A social media campaign against Japanese employers forcing women to wear high heels to work has drawn support from tens of thousands of people, including over 15,000 signatures on an online petition…reports Asian Lite News

Yumi Ishikawa, a 32-year-old actress and model, started the protest movement by tweeting a message in January about suffering from wearing heels every day, which has received around 100,000 likes or retweets.

“I want to lose the custom that a woman must wear heels and pumps at work some day. Why do I have to work while my feet hurt,” she tweeted.

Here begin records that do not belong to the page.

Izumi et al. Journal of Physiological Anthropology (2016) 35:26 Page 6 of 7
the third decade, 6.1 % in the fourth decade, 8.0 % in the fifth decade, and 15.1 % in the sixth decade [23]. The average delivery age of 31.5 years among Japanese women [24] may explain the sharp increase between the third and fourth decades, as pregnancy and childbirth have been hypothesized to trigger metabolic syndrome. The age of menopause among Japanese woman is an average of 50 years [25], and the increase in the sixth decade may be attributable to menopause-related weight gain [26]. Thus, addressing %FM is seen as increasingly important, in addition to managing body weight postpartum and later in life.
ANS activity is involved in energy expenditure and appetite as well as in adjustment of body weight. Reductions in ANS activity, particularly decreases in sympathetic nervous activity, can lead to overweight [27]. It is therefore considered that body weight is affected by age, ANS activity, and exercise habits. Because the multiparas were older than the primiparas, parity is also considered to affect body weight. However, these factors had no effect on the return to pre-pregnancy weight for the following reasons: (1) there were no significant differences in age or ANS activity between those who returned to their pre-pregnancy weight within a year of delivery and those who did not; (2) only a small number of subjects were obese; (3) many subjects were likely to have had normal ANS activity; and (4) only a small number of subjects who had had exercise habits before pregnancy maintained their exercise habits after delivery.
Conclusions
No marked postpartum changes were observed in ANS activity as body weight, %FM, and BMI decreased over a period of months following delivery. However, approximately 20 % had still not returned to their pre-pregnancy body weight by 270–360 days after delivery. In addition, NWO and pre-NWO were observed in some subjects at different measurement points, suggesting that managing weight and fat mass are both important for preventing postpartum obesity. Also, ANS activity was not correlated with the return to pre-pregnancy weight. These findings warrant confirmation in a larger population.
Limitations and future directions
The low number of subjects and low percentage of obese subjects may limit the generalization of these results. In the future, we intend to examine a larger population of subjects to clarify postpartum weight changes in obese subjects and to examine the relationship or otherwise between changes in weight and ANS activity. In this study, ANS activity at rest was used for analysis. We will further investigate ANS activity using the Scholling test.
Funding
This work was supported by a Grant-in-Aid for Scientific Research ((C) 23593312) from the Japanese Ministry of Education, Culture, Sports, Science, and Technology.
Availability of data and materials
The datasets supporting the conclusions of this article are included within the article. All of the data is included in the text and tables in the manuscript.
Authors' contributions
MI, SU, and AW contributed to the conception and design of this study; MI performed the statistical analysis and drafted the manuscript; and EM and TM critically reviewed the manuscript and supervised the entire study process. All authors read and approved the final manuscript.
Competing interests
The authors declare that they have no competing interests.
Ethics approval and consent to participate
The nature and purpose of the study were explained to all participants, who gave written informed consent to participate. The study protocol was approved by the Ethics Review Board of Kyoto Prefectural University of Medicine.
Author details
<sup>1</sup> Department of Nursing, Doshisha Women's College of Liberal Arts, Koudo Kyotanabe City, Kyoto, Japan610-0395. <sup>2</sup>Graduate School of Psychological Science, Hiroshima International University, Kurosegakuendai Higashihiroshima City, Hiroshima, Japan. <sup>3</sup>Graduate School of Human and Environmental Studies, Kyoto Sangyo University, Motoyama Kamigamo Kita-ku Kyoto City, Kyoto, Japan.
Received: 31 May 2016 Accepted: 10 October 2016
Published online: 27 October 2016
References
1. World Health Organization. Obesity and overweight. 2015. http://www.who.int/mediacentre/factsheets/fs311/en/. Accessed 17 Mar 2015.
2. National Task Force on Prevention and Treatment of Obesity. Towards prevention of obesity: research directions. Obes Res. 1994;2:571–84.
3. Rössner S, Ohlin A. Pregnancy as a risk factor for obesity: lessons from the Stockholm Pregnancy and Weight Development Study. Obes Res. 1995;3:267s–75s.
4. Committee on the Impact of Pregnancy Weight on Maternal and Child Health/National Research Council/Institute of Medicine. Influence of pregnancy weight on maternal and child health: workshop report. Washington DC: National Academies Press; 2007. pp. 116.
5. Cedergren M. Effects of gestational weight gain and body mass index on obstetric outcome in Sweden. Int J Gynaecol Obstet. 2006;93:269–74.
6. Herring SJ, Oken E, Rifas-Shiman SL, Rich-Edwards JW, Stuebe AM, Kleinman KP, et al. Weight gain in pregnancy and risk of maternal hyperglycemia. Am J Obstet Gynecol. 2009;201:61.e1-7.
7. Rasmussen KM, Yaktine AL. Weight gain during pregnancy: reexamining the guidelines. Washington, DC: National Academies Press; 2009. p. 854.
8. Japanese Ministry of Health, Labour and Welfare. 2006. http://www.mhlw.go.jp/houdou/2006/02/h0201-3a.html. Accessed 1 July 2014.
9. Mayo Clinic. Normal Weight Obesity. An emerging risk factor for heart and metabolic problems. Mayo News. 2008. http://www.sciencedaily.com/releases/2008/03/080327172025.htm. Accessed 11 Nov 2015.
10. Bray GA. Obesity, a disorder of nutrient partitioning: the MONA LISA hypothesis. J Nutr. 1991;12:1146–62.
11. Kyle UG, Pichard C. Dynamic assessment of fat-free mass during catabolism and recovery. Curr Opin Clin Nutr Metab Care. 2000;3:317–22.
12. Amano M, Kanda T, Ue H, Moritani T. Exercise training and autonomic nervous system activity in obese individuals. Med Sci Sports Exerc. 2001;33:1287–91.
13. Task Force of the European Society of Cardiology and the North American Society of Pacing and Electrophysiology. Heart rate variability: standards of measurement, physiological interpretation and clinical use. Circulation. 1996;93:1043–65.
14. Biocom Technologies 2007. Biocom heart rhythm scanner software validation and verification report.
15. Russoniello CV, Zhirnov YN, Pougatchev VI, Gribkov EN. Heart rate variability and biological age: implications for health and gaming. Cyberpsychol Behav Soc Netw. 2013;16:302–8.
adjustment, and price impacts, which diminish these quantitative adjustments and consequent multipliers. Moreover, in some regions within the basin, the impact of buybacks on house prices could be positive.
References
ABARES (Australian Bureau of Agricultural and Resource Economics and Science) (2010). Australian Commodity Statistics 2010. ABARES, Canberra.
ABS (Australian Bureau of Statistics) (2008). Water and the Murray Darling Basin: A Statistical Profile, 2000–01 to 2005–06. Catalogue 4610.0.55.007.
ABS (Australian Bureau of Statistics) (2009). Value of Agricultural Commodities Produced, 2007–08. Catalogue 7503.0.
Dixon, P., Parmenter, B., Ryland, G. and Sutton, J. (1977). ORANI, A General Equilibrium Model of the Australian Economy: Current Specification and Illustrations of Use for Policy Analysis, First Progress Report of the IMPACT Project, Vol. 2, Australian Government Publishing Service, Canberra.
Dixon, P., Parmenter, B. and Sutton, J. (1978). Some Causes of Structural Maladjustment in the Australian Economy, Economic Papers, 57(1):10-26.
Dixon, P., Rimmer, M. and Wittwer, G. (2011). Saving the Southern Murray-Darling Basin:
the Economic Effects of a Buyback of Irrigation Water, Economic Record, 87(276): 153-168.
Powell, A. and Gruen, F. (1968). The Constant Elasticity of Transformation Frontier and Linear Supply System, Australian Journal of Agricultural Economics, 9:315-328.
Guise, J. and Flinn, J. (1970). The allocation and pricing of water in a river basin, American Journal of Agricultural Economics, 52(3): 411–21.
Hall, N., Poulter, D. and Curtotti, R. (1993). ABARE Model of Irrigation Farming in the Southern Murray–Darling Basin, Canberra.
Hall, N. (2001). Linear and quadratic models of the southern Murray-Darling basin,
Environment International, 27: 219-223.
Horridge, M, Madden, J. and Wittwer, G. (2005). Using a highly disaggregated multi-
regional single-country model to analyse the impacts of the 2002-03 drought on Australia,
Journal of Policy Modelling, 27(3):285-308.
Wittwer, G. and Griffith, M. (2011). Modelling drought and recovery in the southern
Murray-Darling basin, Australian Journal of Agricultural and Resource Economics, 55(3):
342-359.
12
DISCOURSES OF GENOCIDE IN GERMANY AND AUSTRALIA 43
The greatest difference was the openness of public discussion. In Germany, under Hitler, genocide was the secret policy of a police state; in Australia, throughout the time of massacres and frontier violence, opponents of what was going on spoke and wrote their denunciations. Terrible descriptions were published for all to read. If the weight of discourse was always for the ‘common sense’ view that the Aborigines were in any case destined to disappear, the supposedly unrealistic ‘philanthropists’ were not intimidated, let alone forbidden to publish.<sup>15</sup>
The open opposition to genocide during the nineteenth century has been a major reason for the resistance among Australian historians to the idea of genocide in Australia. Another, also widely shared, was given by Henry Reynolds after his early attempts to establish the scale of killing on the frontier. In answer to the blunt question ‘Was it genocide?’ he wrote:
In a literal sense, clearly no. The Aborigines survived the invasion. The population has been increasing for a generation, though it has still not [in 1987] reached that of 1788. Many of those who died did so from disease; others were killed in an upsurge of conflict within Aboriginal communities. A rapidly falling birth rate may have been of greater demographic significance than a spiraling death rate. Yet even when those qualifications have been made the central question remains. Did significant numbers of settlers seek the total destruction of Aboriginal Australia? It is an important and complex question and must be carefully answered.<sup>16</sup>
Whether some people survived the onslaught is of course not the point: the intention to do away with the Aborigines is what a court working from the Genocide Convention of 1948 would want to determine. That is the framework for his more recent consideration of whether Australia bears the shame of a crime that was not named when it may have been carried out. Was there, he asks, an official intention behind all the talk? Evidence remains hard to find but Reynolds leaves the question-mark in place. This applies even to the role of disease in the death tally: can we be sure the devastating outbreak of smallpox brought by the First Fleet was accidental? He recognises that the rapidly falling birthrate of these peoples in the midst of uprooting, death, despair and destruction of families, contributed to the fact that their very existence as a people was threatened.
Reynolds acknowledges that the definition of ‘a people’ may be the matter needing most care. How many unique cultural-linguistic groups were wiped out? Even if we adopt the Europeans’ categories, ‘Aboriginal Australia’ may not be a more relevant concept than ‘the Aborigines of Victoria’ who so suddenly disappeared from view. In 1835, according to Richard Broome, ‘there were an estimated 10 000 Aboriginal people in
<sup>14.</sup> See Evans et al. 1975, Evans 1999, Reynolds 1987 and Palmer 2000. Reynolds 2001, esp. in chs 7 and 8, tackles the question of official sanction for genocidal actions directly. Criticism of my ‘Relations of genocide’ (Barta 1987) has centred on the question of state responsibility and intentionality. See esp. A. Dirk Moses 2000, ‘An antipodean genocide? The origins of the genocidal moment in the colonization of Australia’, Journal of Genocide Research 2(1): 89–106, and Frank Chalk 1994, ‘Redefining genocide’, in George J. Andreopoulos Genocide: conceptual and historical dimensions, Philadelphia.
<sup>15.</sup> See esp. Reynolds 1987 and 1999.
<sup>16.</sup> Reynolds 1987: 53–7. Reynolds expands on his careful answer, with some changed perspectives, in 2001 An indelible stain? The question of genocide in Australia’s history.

Following the huge wave of support, she created the hashtag #KuToo — a mixture of “kutsu” (shoe in Japanese) and “kutsuu” (pain), and a play on the universal #MeToo movement.

Many women responded with messages describing their own experiences and expressing similar complaints, with some of them even posting pictures of sores on their feet caused by wearing heels on a daily basis.

Ishikawa then started a petition on with an aim to get support against firms differentiating between genders while establishing rules of etiquette for employees, and ending the custom of women having to wear high heels due to their detrimental impact on health and productivity.

The campaign, started a week ago, has received a promising response with more than 15,000 signatures — well on its way to the target of 25,000.

Most companies and public organisations in Japan have a dress code requiring its employees to wear a suit and dark-coloured shoes for men, and skirts and heels for women.

However, a growing number of firms are relaxing the norms on grounds of comfort.